Another photo. London, April 1968. Françoise Hardy strides like an alien mannequin along the Embankment gardens, she wears a metallic jumpsuit by Paco Rabanne closed by a long zip on the front of her. Next to her, an elderly man in a pinstripe suit is dozing, slumped on a bench, stunned by the warm midday sun. The future and the past of humanity, generations that touch each other without locking eyes. She was a global star at the time, starring in films, fashion shoots, touring every corner of the world. She and she was already tired. 1969, the year of Comment te say adieu, directed by Serge Gainsbourg, is also the year of his first retirement from the stage: only TV and playback. Another withdrawal comes in 1988, when he announces that Décalages it will be the last album. In reality his last recording work will be Personne d’autre of 2018.

A CAREER so long and dense, which has embraced extramusical interests such as graphology and astrology, it is impossible to summarize. We won’t even focus on her centrist political positions, in favor of abortion but against feminism. The only cause she identified with was ecology. She leaves a France dangerously poised on the edge of the far right.

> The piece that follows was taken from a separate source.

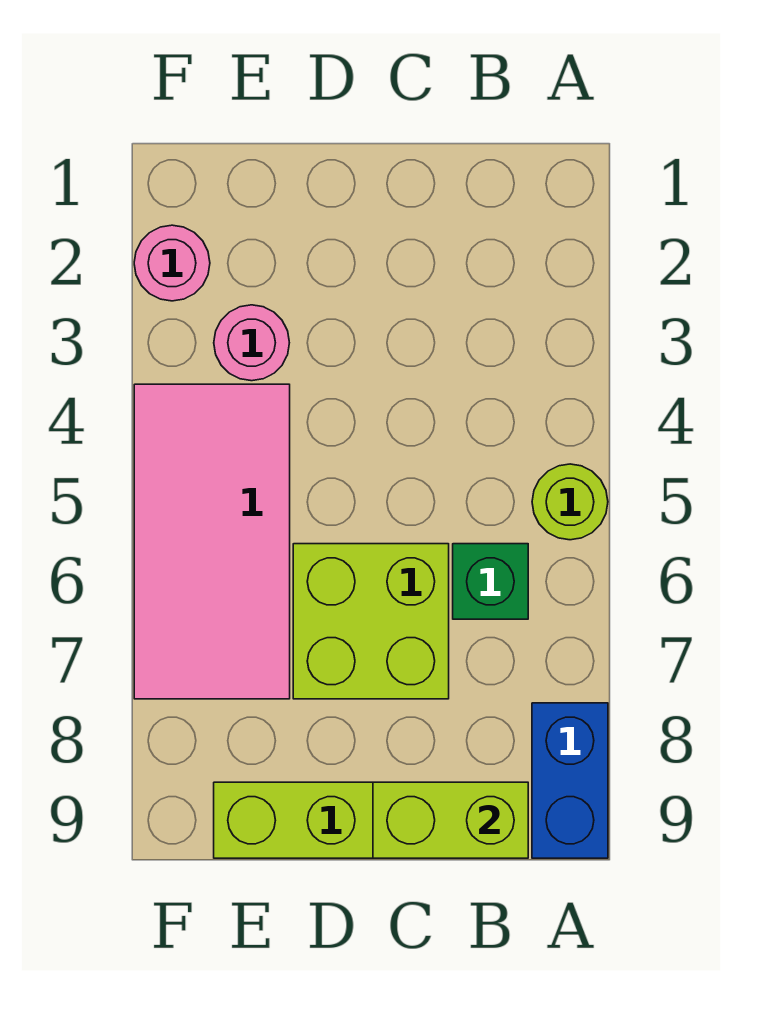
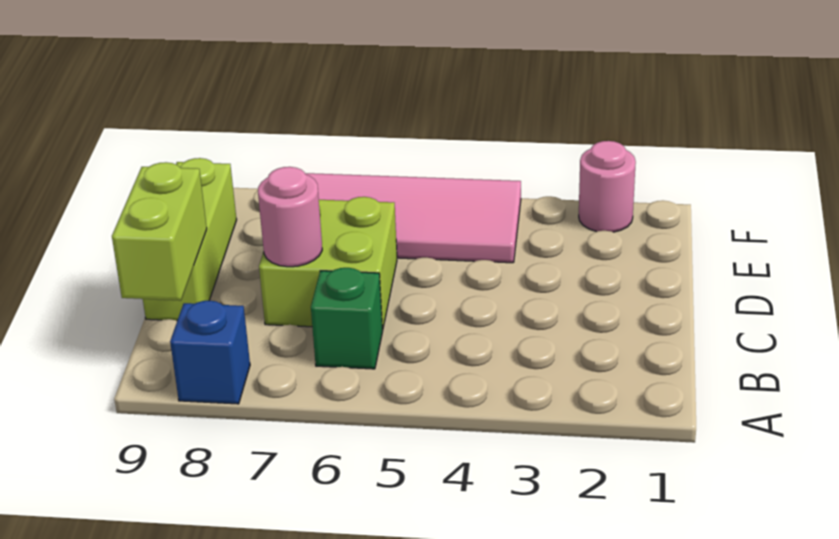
lime 1x1 round brick [532,464,608,540] -> none
blue 1x2 brick [532,703,608,858] -> blue 1x1 brick [170,300,250,404]
pink 1x1 round brick [214,305,289,381] -> pink 1x1 round brick moved to [258,167,322,267]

Another snapshot, then. A little girl putting a 45 on the turntable. She is The times of love. The perfect song to evoke the nostalgia of childhood and pre-adolescence, Hardy’s voice makes the colors and atmospheres of Wes Anderson resonate. In 2012 Moonrise Kingdom it puts it back into circulation among the new generations, just as Anderson had used years before, in the Tenenbaums Fly by Nick Drake, contributing to his rediscovery. The last slide is an imaginary shot, a collaboration that never happened. The photo shows them together in the studio, smiling. Two diaphanous and shy creatures, two ethereal voices for a melancholic duet rediscovered after decades in a dusty archive, on a forgotten reel, but punctually rediscovered by Light in the Attic. Today, among the many successes, we would listen to precisely that, for a posthumous happy ending, fifty years after Nick’s death, while we say doucement adieu to Françoise.